The floods have come and gone, leaving in their wake a heap of debris, delirium and despair. However, if we were to train our eyes from the watchtower of optimism, then every disaster offers an ocean of opportunity. With all the controversies surrounding donations, their disbursement and misuse/disuse notwithstanding, the money already in the kitty can be judiciously used to explore new and sustainable methods of development.

The government can start by seriously looking at rebuilding Kerala from scratch. It can look at building new roads, bridges and other public infrastructure that are of international standards and at par with first-world amenities.

Collapsed Cheruthoni Bridge in Idukki District | Aravind Bala Collapsed Cheruthoni Bridge in Idukki District | Aravind Bala

China is not too far away to look for models. If one were to put aside petty politics and squabbles based on assumed ideologies, then China’s Belt and Road Initiative has a few lessons to offer. The government, whichever dispensation it may belong to, can create an environment where Malayalis can create valuable and successful businesses that do not depend on donations. This ecosystem can be based on infrastructure development that follows a minimum standard procedure to begin with. This moment has presented us with the best opportunity to salvage Kerala from the scourge of plastic—the bottles, bags and polystyrene wrappings that are blocking our drains and our docks and harbours, not to mention littering our parks and paths.

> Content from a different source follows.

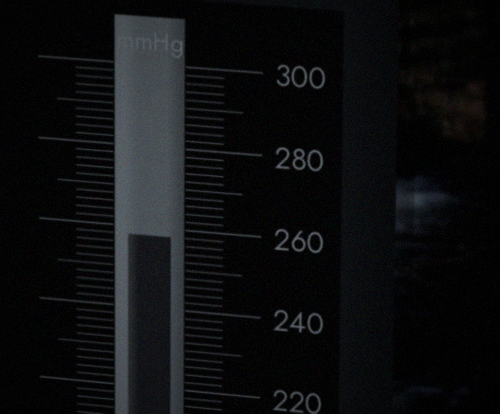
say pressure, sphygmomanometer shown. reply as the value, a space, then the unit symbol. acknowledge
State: 258 mmHg
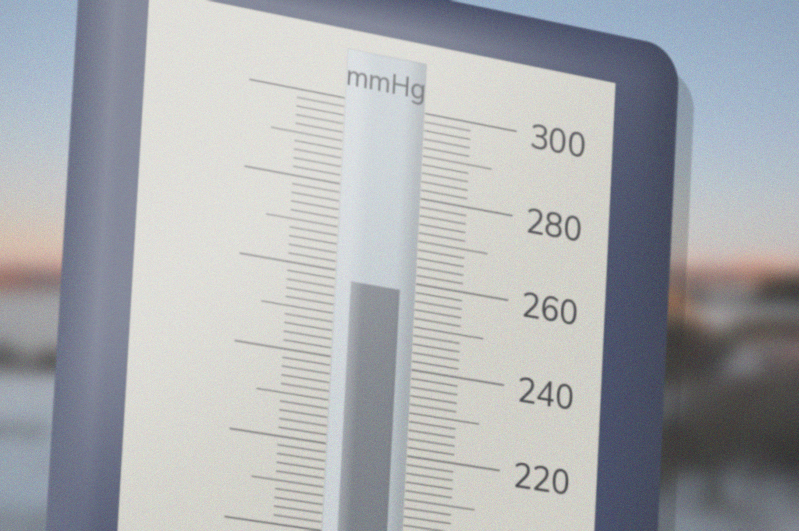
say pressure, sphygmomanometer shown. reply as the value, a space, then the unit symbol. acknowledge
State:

Yet the disposal of plastic offers one of the most exciting prospects of not only solving the problem but also helping the most vulnerable among us. And this can be easily done by creating and incentivising an army of informal waste-pickers. In exchange for cash from private and government-run companies, internally displaced people who have moved out of flood relief camps to makeshift habitats can collect 150-300 kilos of plastics a week. More than 80 per cent of this secondary raw material can easily be exported to South Asian countries for industrial purposes, or to recycle for use as packaging in cities like Bengaluru, Mumbai and Delhi.

This is how we can see recycling as the right direction for the future. There are more than two million informal waste-pickers around the world, and recycling of waste is now a legitimate global business, with robust international markets, extensive supply and transportation networks, and a rapidly rising international market for secondary raw materials, especially in China. This sector could offer significant economic opportunities for our flood recovery activities, as well as create more jobs and allow inflow of money into the state.

An intensive investment in broadband and turning the state into one big smart city can go a long way in drawing the attention of venture capitalists and startups and those ploughing money into future technologies.

However, modernisation must not be at the cost of the environment. We should plant more coconut trees, areca nut trees, pepper and spice plants as vertical gardens and look at creating forests of deep-rooted trees. At the same time we should protect our mangroves. The ‘Things-to-Do’ list can go on and be as ambitious as it can be. Yet, it goes without saying no project can kickstart itself without planning, vision and meaningful discussions. Silence, of course, should not exist. And no noise, if productive, is loud enough. Just as charity begins at home, it is in our hands, not those of the politicians.